## 所给文本
Suppose that all the keys in a binary tree are distinct positive integers. Given the postorder and inorder traversal sequences, you are supposed to output the level order traversal sequence of the corresponding binary tree.
Input Specification:
Each input file contains one test case. For each case, the first line gives a positive integer N (≤30), the total number of nodes in the binary tree. The second line gives the postorder sequence and the third line gives the inorder sequence. All the numbers in a line are separated by a space.
Output Specification:
For each test case, print in one line the level order traversal sequence of the corresponding binary tree. All the numbers in a line must be separated by exactly one space, and there must be no extra space at the end of the line.
Sample Input:
7
2 3 1 5 7 6 4
1 2 3 4 5 6 7
Sample Output:
4 1 6 3 5 7 2
####解题思路:本题是根据二叉树后序和中序输出层序遍历,需要注意递归时create函数中参数的设置。
代码:
#include<cstdio>
#include<queue>
#include<algorithm>
using namespace std;
struct node{
int data;
node* lchild;
node* rchild;
};
int post[100],in[100];
int N;
node* create(int postL,int postR,int inL,int inR){ //建立二叉树
if(postL > postR){
return NULL;
}
node* root = new node;
root->data = post[postR];
int k;
for(k = inL;k<=inR;k++)

## 任务列表
a. 根据这篇二叉树遍历题解中的解题思路，说明本题要由哪两种遍历序列求出哪种遍历序列，以及写递归时需要特别注意的地方。
b. 请从这篇二叉树遍历题解中原样引用一段：从含有“Suppose that all”的那句起，到“by a space.”为止。
c. 这篇二叉树遍历题解的代码停在了 for 循环那一行，请接着往下写完。

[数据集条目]

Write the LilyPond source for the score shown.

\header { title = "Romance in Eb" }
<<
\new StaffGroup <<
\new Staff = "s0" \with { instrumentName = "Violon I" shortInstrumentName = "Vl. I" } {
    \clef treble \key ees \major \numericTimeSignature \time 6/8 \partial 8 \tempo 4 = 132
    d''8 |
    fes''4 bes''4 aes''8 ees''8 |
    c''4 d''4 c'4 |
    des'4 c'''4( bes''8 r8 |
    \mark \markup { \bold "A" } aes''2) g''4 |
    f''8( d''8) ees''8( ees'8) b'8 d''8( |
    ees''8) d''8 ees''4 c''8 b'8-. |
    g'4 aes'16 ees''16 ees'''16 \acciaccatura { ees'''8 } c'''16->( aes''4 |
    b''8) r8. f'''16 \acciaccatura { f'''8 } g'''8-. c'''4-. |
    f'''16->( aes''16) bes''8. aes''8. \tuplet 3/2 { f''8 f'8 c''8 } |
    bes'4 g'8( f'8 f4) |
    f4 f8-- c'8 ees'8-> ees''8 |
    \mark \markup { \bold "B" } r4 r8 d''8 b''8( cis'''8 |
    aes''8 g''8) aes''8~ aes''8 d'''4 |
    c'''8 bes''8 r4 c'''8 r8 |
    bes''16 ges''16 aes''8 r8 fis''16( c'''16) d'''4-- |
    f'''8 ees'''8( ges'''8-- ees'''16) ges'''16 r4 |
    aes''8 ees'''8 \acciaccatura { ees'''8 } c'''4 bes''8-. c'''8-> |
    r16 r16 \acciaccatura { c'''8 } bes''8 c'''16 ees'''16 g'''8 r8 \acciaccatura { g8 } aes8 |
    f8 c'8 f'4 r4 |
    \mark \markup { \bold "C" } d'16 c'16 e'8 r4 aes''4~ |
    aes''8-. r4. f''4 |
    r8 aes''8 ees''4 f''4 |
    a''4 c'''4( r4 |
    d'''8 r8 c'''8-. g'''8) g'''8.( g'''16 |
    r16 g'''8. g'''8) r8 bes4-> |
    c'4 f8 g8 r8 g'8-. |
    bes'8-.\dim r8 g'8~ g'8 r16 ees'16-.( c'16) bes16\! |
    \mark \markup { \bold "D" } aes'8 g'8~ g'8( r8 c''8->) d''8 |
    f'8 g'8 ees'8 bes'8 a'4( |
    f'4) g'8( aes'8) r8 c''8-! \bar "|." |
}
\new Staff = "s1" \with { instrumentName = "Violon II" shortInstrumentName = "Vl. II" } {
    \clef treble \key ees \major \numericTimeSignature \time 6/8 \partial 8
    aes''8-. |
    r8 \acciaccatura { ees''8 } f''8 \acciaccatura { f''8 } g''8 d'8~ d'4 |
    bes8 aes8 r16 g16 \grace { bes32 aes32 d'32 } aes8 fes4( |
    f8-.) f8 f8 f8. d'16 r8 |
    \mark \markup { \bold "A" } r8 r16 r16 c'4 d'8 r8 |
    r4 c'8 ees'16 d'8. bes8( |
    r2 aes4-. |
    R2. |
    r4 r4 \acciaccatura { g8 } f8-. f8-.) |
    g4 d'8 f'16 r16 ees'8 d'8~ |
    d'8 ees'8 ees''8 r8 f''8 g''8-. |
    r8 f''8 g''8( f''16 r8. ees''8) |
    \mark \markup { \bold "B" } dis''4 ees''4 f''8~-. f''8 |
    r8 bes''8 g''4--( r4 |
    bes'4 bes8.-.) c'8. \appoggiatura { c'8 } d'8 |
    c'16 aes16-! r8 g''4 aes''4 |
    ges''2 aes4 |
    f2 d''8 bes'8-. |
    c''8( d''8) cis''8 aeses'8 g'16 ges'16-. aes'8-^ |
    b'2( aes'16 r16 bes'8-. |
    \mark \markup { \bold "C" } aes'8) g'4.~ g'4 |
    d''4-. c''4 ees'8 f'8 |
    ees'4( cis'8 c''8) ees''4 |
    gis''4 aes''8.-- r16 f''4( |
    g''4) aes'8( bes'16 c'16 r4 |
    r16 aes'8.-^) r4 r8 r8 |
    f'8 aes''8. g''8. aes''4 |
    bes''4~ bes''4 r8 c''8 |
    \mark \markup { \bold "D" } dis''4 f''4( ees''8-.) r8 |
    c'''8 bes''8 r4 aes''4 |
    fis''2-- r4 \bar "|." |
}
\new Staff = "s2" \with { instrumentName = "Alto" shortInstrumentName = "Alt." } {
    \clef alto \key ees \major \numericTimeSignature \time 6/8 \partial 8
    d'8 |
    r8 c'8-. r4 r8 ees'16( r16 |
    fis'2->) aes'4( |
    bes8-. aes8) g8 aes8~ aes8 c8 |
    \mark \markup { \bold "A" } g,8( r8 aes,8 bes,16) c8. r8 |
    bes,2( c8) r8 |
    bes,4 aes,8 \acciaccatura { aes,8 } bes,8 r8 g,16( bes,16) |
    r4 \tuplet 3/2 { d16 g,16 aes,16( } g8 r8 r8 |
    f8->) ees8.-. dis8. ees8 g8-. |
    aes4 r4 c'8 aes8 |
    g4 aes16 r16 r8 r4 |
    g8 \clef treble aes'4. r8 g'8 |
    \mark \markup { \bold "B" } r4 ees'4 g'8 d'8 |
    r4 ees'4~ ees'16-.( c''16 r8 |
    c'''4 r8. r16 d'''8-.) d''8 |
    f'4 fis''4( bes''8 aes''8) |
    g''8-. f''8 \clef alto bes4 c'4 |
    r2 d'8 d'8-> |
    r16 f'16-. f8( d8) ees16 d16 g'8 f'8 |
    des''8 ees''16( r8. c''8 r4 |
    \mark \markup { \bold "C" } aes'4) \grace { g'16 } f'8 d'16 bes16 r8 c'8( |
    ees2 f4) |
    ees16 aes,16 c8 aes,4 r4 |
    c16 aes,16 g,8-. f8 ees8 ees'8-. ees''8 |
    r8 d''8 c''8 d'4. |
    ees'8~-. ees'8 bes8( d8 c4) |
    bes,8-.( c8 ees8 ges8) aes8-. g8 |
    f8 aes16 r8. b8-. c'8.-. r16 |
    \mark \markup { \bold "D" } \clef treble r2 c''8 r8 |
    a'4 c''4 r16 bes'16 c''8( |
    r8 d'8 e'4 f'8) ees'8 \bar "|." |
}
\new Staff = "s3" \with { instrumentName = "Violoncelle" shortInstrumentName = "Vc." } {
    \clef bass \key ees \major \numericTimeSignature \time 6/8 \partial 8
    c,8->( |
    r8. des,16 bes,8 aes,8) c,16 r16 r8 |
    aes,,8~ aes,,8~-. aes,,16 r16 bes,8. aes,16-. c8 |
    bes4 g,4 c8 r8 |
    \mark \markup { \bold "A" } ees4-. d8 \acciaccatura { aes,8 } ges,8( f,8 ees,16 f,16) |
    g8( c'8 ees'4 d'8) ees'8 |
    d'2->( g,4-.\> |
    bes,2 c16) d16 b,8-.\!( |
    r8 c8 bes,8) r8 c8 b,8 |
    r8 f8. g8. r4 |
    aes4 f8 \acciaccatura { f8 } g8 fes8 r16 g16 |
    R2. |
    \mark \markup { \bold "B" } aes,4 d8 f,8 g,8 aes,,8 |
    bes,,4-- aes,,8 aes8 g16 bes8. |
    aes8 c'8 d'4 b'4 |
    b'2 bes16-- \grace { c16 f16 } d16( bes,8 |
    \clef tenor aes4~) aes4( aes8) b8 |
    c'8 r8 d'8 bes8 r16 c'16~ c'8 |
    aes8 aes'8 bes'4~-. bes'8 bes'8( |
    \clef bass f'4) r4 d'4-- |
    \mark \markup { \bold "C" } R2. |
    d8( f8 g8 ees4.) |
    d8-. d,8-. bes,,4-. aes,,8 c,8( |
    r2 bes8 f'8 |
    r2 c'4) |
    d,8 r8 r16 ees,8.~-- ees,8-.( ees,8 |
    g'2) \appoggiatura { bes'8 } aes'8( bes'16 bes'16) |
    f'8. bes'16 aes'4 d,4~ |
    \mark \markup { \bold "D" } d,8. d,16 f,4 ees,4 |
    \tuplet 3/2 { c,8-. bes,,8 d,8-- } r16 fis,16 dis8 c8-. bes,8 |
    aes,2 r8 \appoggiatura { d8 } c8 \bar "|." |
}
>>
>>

## 参考答案
a. 本题要根据二叉树的后序和中序遍历序列，输出它的层序遍历序列。写递归时，需要注意 create 函数中参数的设置。

b.
Suppose that all the keys in a binary tree are distinct positive integers. Given the postorder and inorder traversal sequences, you are supposed to output the level order traversal sequence of the corresponding binary tree.
Input Specification:
Each input file contains one test case. For each case, the first line gives a positive integer N (≤30), the total number of nodes in the binary tree. The second line gives the postorder sequence and the third line gives the inorder sequence. All the numbers in a line are separated by a space.

c.
{
if(in[k] == post[postR]){
break;
}
}
int numleft = k - inL;
root->lchild = create(postL,postL+numleft - 1,inL,k - 1);
root->rchild = create(postL+numleft,postR - 1,k + 1,inR);
return root;
}
void layerorder(node* root){ //层序遍历
queue<node*> q;
q.push(root);
int flag = 0;
while(!q.empty()){
if(flag!=0)
printf(" ");
node* top = q.front();
q.pop();
flag = 1;
printf("%d",top->data);
if(top->lchild!=NULL)
q.push(top->lchild);
if(top->rchild!=NULL)
q.push(top->rchild);
}
}
int main(void)
{
scanf("%d",&N);
for(int i = 0;i < N;i++)
scanf("%d",&post[i]);
for(int i = 0;i < N;i++)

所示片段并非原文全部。